Managed to capture this image as the Gondolier fended off the wall. Didn’t nail focus, I know, I thought I was shooting in auto ISO which would have bumped up the minimum shutter speed. I also forgot to use facial recognition even though it was on a function button. Just not used to it, but Crikey! when I did use it, superb.
So I was pleased to take some raw images. yep, press the Raw function button, shoot away. Nice clean viewfinder display no information just me and the subject. Hmm, best not, better to display as much information as possible I now feel, in retrospect, because rather stupidly pressing the Raw button takes one shot and then reverts to jpg/fine. Absolutely no problem ‘cos the Jpgs are really rich and well rendered. Pixel peep all you like with this lens, every image is bang on..
Before setting out I downloaded the FujiFilm App which works like a dream. The WiFi connectivity is amazing, looking at what your lens sees through the iPad is brilliant and having more or less full remote control is going to come in handy some day. I also uploaded the day’s photos over Wifi to the iPad. This took only a second or two to set up and the transfer was almost immediate. It meant immediate access to Social Media, Twitter, Tumblr and Instagram in my case. The first shot I tweaked was the header image for this page. I know the water looks pretty green, but the light in Venice is translucent, green, reflective, bright.. so I think the white boats against a green ground is effective.

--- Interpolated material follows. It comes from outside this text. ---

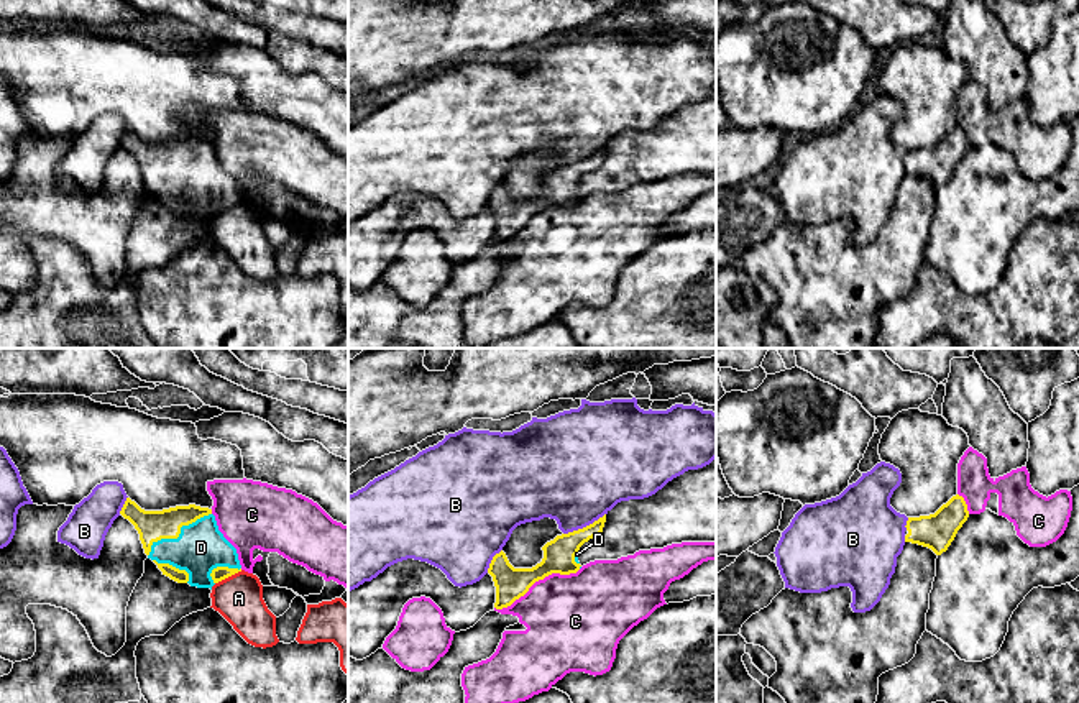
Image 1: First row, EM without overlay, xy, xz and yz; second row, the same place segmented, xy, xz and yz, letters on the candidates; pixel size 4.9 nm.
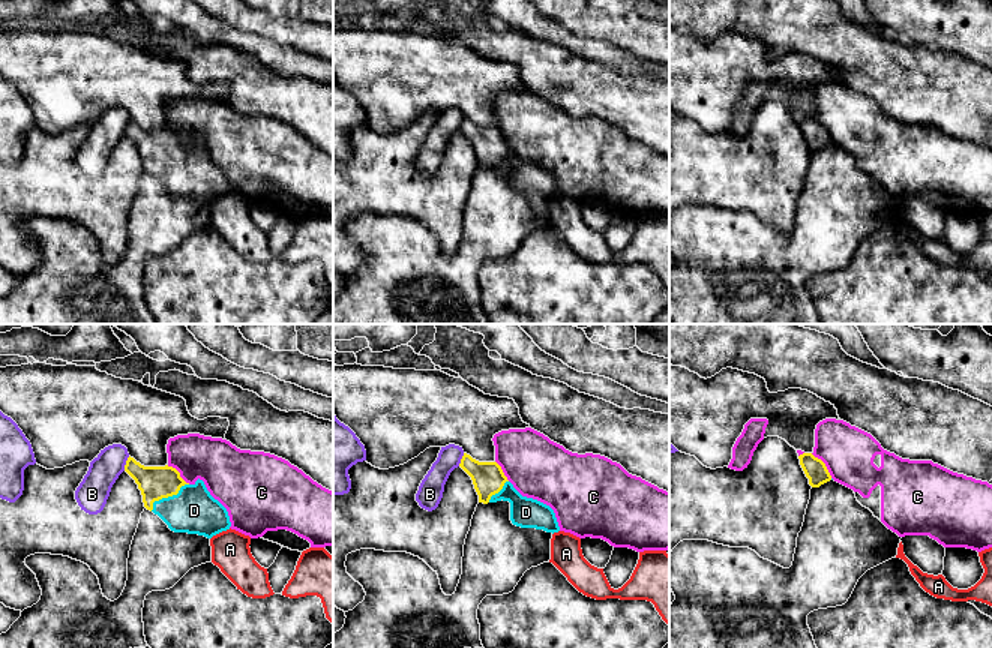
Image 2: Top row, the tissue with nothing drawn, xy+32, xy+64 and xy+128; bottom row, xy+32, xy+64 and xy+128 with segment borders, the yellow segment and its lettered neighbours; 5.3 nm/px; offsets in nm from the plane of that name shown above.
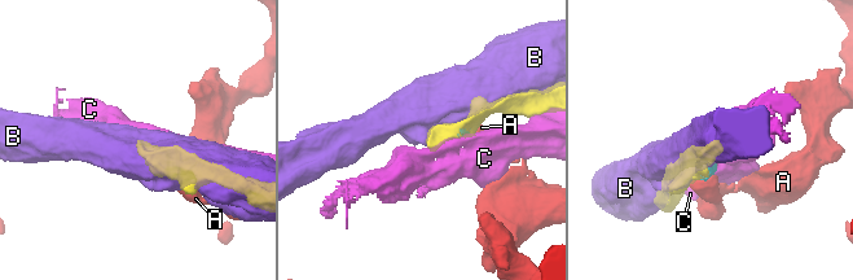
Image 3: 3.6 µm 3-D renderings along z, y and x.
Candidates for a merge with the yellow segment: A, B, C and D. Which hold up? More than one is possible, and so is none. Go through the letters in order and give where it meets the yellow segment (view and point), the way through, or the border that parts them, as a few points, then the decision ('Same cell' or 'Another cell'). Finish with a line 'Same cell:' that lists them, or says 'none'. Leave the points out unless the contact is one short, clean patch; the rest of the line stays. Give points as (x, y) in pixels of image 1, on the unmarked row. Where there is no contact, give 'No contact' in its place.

The next image is a heavily cropped shot of a Ballet Dancer model undergoing a shoot just off St. Mark’s square. The shadows, contrast and colour exemplify what this lens/camera combination can handle. A really frustrating idiosyncrasy of this camera is the inability to hit the play back button and turn on the rear screen. I hate chimping but sometimes it is nice to show a subject what you are doing. With this camera, ridiculously, you have to scroll through the menu in the viewfinder to re-selct LCD
As primarily a landscape photographer, I found the XE2 to be perfect too in an enclosed street capacity. But Venice demands shooting at dawn and dusk, when it is quiet and the shadows come out to play. No complaints then, with any of my images.
Finally here is the lovely model Molls, which shows, for me, the XF35mm is no slouch in the portrait field either.
One of the things that has really impressed me about the XE2 is the manual focus mode with highlight peaking. Using my vintage Pentax K mount lenses with a Fuji XF adapter is superb. Yes, I have even shot with a fifty year old 58mm Helio lens and had lovely results. No stabilisation though so remember to use the reciprocal of lens length for shutter speed as minimum. To wrap up: I love this quirky little monster. We are still getting to know each other.